BEGIN
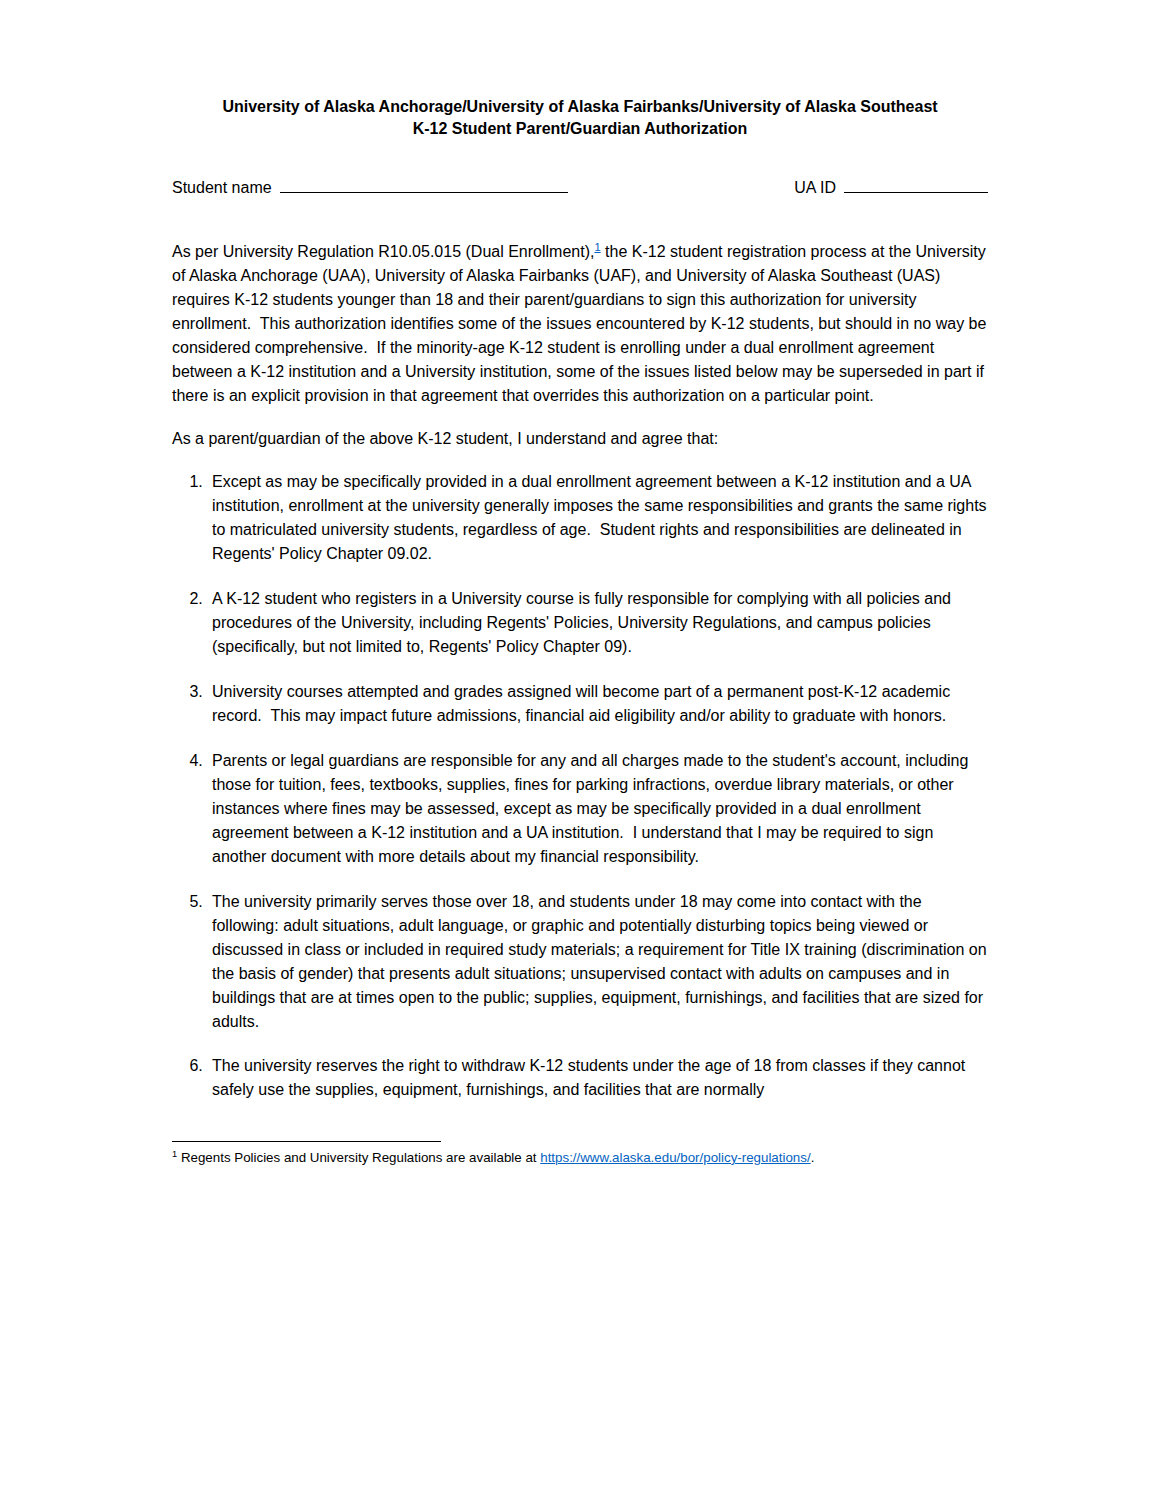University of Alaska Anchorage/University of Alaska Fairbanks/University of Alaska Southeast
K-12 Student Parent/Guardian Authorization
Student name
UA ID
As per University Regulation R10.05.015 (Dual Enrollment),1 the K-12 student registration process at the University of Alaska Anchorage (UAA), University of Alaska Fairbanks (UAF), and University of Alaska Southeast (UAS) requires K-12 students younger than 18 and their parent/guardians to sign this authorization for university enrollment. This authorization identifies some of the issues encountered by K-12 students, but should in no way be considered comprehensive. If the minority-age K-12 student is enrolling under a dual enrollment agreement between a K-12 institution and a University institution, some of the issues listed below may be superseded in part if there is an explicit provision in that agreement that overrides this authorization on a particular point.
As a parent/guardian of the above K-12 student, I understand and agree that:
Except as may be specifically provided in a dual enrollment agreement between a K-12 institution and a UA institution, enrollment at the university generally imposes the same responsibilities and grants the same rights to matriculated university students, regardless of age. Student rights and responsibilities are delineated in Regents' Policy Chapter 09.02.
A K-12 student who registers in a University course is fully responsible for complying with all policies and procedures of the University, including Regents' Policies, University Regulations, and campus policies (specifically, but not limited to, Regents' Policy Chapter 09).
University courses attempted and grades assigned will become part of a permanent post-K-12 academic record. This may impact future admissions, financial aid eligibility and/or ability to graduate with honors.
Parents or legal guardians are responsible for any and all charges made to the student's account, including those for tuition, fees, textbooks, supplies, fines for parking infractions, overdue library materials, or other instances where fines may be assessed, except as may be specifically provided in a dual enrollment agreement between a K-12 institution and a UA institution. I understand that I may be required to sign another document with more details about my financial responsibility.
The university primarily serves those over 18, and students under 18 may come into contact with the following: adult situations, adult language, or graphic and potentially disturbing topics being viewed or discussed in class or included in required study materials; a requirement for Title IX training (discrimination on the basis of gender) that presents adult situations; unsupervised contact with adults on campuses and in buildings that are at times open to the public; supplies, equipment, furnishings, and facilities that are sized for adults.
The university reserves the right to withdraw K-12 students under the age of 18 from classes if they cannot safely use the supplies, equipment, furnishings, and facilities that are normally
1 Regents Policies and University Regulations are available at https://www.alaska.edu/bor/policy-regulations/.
END
• [TASK INSTRUCTIONS]
Nothing is wanted except the number of lines in the entries above that include the word "Regents".

• [TASK RESPONSE]
3